O dolo pode manifestar-se sob a forma de ação ou de omissão. "Nos negócios jurídicos bilaterais, o silêncio intencional de uma das partes a respeito de fato ou qualidade que a outra parte haja ignorado, constitui omissão dolosa, provando-se que sem ela o negócio não se teria celebrado" (art. 147 do CC)."
Se ambas as partes procedem com dolo, nenhuma delas pode alegá-lo para anular ou reclamar indenização (art. 150 do CC).
Se houver dolo do representante de uma das partes, a representada só será responsável pelos danos causados à medida que tiver proveito  com a operação (art. 149 do CC). A ideia dominante é a irresponsabilidade do representado pelo ato ilícito do representante, salvo se com ele tiver alguma vantagem, caso em que responde pelo prejuízo do terceiro até o limite da vantagem auferida, a fim de ser evitado o enriquecimento sem causa.
O prazo para anulação do negócio jurídico no qual houve dolo é de quatro anos. (art. 171 do CC)

(Trecho da obra Direito Civil - Introdução e Parte Geral - v. I - Arnoldo Wald - Editora Saraiva )

terça-feira, 18 de outubro de 2016

Vícios da vontade

Sendo o negócio jurídico uma declaração de vontade, pode sofrer uma deturpação ou desvirtuamento, seja na sua formação, seja na sua manifestação.
Podemos classificar os vícios da vontade em vícios oriundos de uma representação errada por parte do declarante, ou seja, vícios da vontade propriamente ditos, e divergências ou discordâncias entre a vontade perfeitamente formada e a sua manifestação.
Ocorre desajuste entre a vontade e sua manifestação nos casos de erro obstativo (erro na manifestação da vontade) e de reserva mental ou reticência.
Há defeito na formação da vontade nos casos de erro, dolo e coação. Equipara-se, pelos seus resultados, aos vícios da vontade, embora tenha fundamentação totalmente diversa, a fraude contra credores.
O Código Civil alterou substancialmente os denominados defeitos do negócio jurídico, ao excluir a simulação desse rol e incluí-la como causa de nulidade, diferentemente do que dispunha o Código Civil de 1916, que a inseria entre as hipóteses de anulabilidade. Estabelece o Código Civil (art. 167) o seguinte: "É nulo o negócio jurídico simulado, mas subsistirá o que se dissimulou, se válido for na substância e na forma".
Além da exclusão da simulação como defeito do negócio jurídico, o Código criou dois novos vícios: o estado de perigo e a lesão. Dispõe o art. 171, II, o seguinte: "Além dos casos expressamente declarados na lei, é anulável o negócio jurídico: ... II - por vício resultante de erro, dolo, coação, estado de perigo, lesão ou fraude contra credores."
ERRO
O erro obstativo, erro na manifestação da vontade, é o desajuste involuntário entre a vontade real do sujeito da relação jurídica e a sua manifestação por palavras, documentos ou enunciação por intermédio de terceiros (núncios, emissários). Por exemplo, o testador quer deixar um bem em usufruto e se refere a fideicomisso; o proprietário quer fazer uma locação e no contrato declara dar o imóvel em comodato; o comprador quer adquirir 100 unidades, e por erro, na transmissão do e-mail, faz uma encomenda de 1000.

====

** Tarefa proposta 1 **
Disponha como lista JSON de strings, uma por linha e sem as linhas em branco, as linhas dos registros que começam na que contém "Rounds check, clock: time indicated, to be written like 2" e terminam na que contém "10 h 45 min", ambas incluídas. Deixe as imagens de fora da resposta.

====

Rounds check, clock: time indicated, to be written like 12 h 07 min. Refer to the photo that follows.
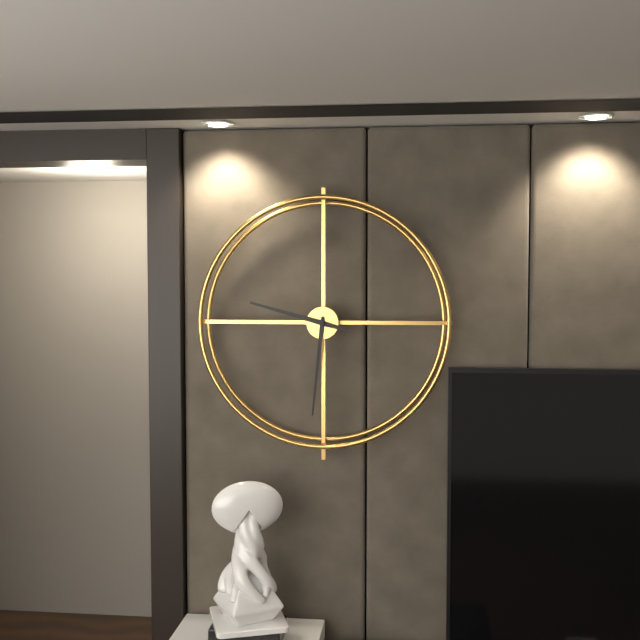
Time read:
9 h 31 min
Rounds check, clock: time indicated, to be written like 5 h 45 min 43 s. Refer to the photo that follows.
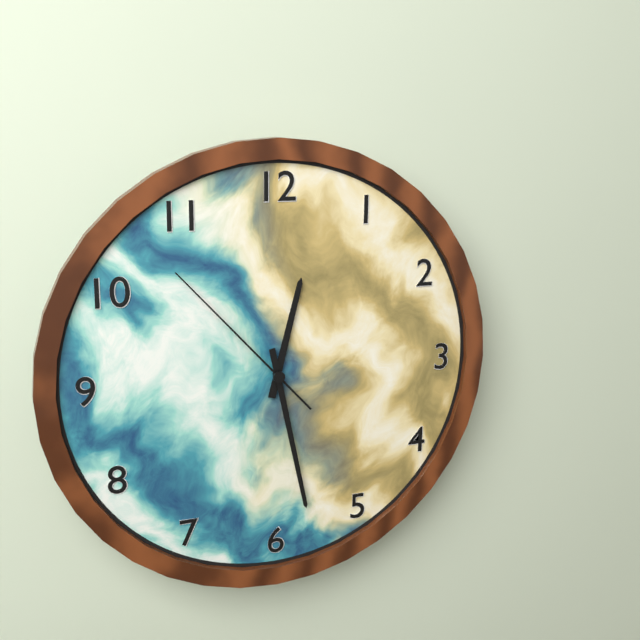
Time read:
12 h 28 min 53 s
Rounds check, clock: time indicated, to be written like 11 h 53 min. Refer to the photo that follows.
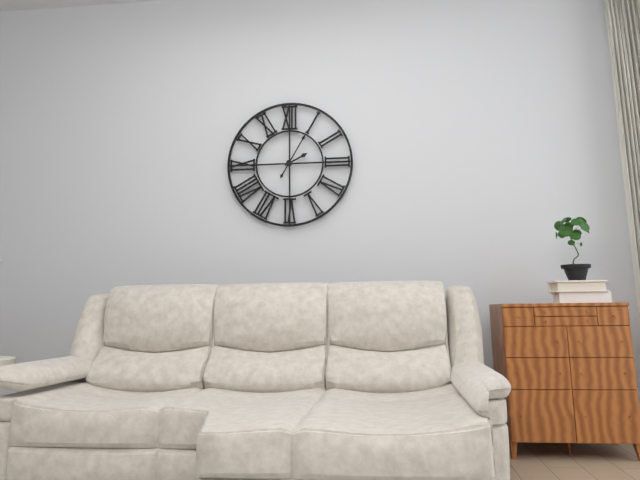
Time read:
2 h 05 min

====

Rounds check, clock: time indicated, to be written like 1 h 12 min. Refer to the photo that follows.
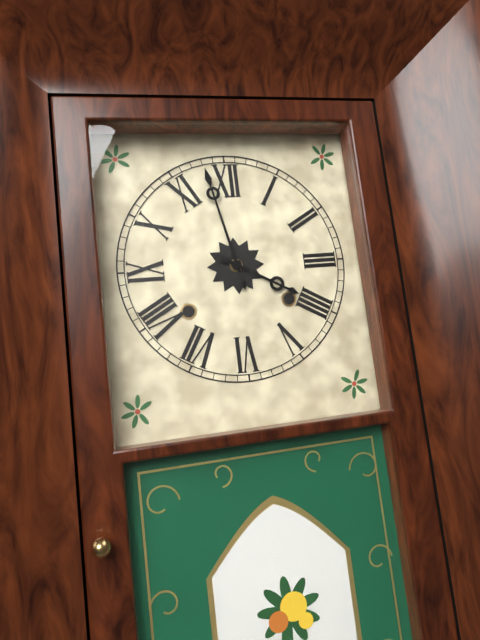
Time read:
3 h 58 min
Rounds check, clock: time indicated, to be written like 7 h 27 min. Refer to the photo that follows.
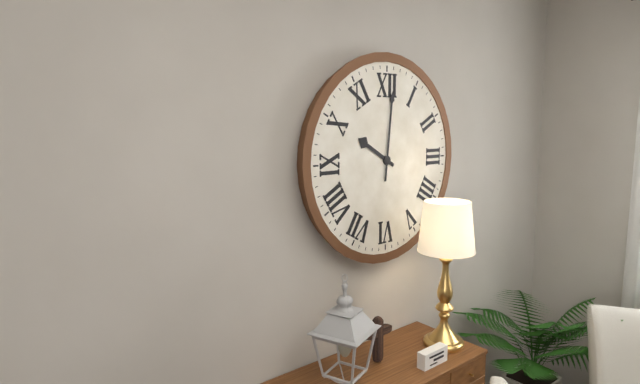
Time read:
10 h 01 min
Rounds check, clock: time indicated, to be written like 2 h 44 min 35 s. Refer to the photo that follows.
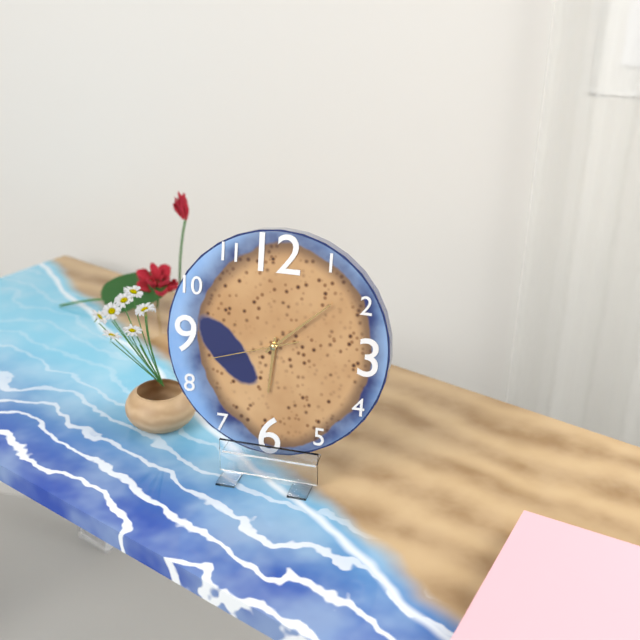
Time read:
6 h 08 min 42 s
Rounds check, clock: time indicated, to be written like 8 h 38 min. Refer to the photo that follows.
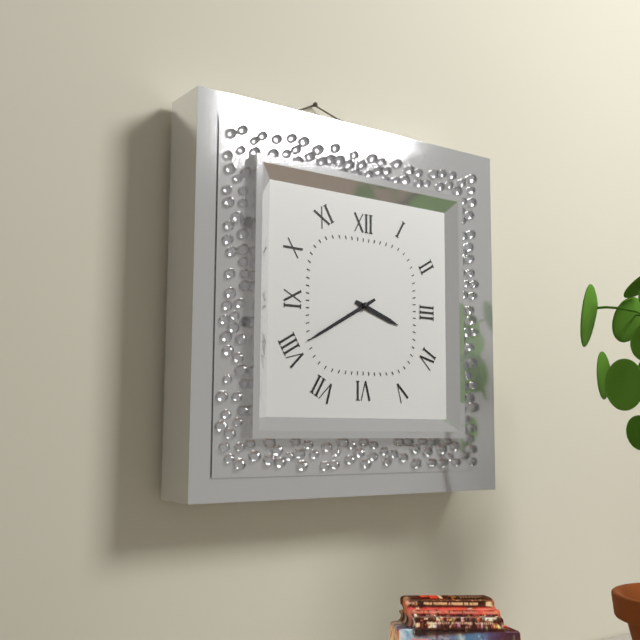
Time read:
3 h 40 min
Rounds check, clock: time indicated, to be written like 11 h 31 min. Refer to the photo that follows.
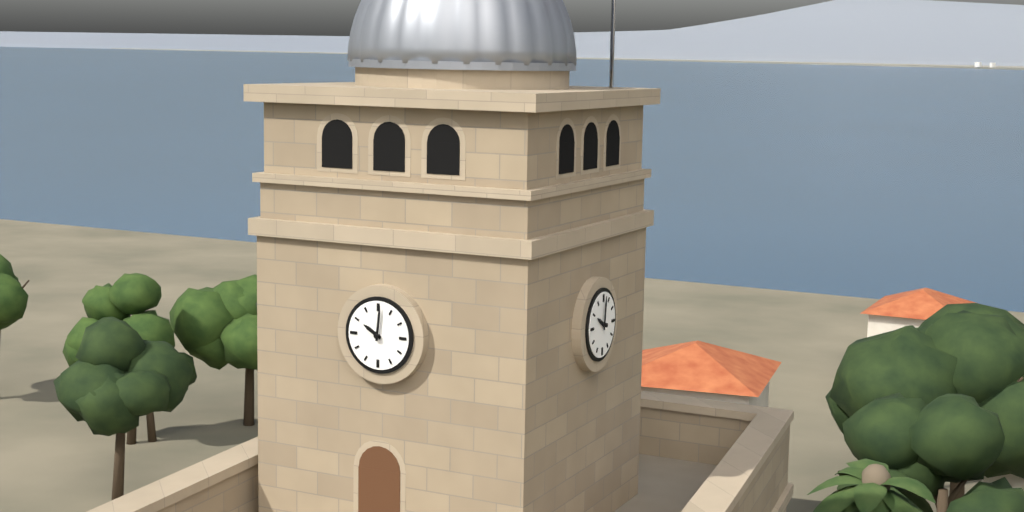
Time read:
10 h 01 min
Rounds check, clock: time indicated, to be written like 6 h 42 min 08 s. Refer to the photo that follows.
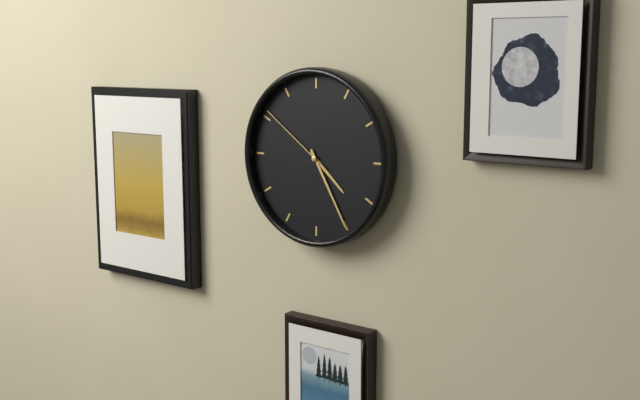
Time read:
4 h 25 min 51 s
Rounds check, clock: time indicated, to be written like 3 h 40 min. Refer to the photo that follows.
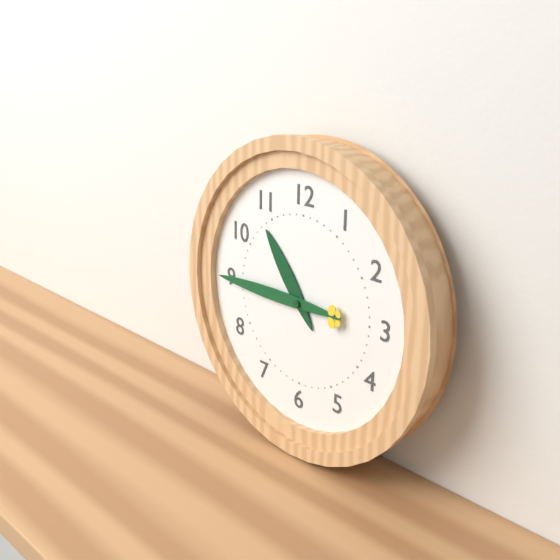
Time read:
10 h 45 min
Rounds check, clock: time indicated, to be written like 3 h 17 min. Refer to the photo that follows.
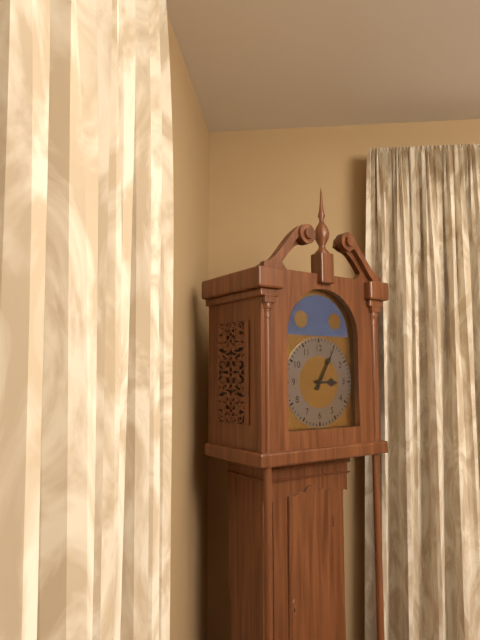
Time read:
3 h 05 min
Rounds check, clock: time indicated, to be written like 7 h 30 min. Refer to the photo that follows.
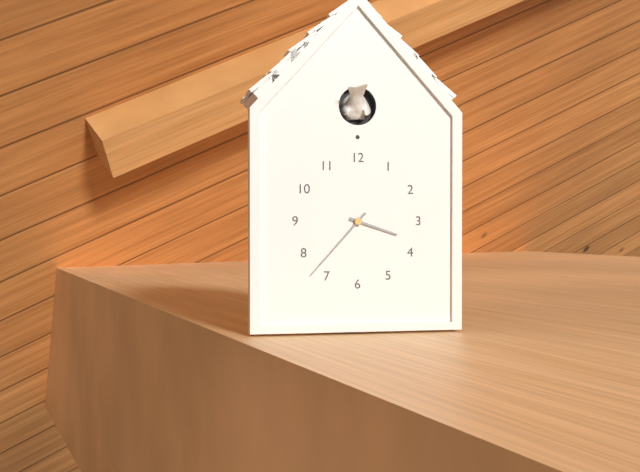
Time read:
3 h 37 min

====

** Tarefa proposta 2 **
Prossiga o texto sobre os vícios da vontade a partir do ponto em que ele termina.

** Resposta 1 **
[
  "Rounds check, clock: time indicated, to be written like 2 h 44 min 35 s. Refer to the photo that follows.",
  "Time read:",
  "6 h 08 min 42 s",
  "Rounds check, clock: time indicated, to be written like 8 h 38 min. Refer to the photo that follows.",
  "Time read:",
  "3 h 40 min",
  "Rounds check, clock: time indicated, to be written like 11 h 31 min. Refer to the photo that follows.",
  "Time read:",
  "10 h 01 min",
  "Rounds check, clock: time indicated, to be written like 6 h 42 min 08 s. Refer to the photo that follows.",
  "Time read:",
  "4 h 25 min 51 s",
  "Rounds check, clock: time indicated, to be written like 3 h 40 min. Refer to the photo that follows.",
  "Time read:",
  "10 h 45 min"
]

** Resposta 2 **
O direito pátrio não trata separadamente do erro obstativo (erro na transmissão da vontade) e do erro-vício (erro na formação da vontade), englobando ambos no mesmo conceito.
O erro-vício é uma falsa representação, que exerce influência na formação da vontade do agente.
O erro pode ser essencial ou acidental. O primeiro é aquele "que interessa à natureza do ato, o objeto principal da declaração, ou algumas das qualidades a ele essenciais." É o erro tal que, se o agente tivesse tido uma representação exata do negócio, não o teria realizado. Erro acidental é, ao contrário, a falsa representação a respeito de alguma qualidade secundária, cuja inexistência não teria impedido a realização do negócio, se tivesse sido do conhecimento do contratante.
Somente são anuláveis os atos jurídicos em que houve declaração de vontade baseada em erro essencial ou substancial. O erro acidental é juridicamente irrelevante.
O erro pode ser sobre a natureza do próprio negócio (está prometendo doar quando quer vender, está alugando quando quer receber em comodato), sobre as qualidades da coisa (pensa que o objeto é de ouro quando é de bronze), sobre a pessoa do outro contratante (pensa tratar-se de pintor célebre quando é apenas pessoa do mesmo nome), sobre a quantidade (compra determinado terreno confundindo alqueires paulistas com alqueires mineiros) ou sobre a finalidade do negócio (compra passagem num navio para ir a Salvador e o navio dirigindo-se para a Europa não faz escala na Bahia).
O erro ainda pode ser de fato ou de direito. Erro de fato é o que recai sobre uma das qualidades de determinado objeto ou de certa pessoa. Erro de direito é a falsa convicção é a falsa convicção do agente a respeito de uma norma jurídica que foi a causa da transação ou à qual o negócio jurídico está submetido.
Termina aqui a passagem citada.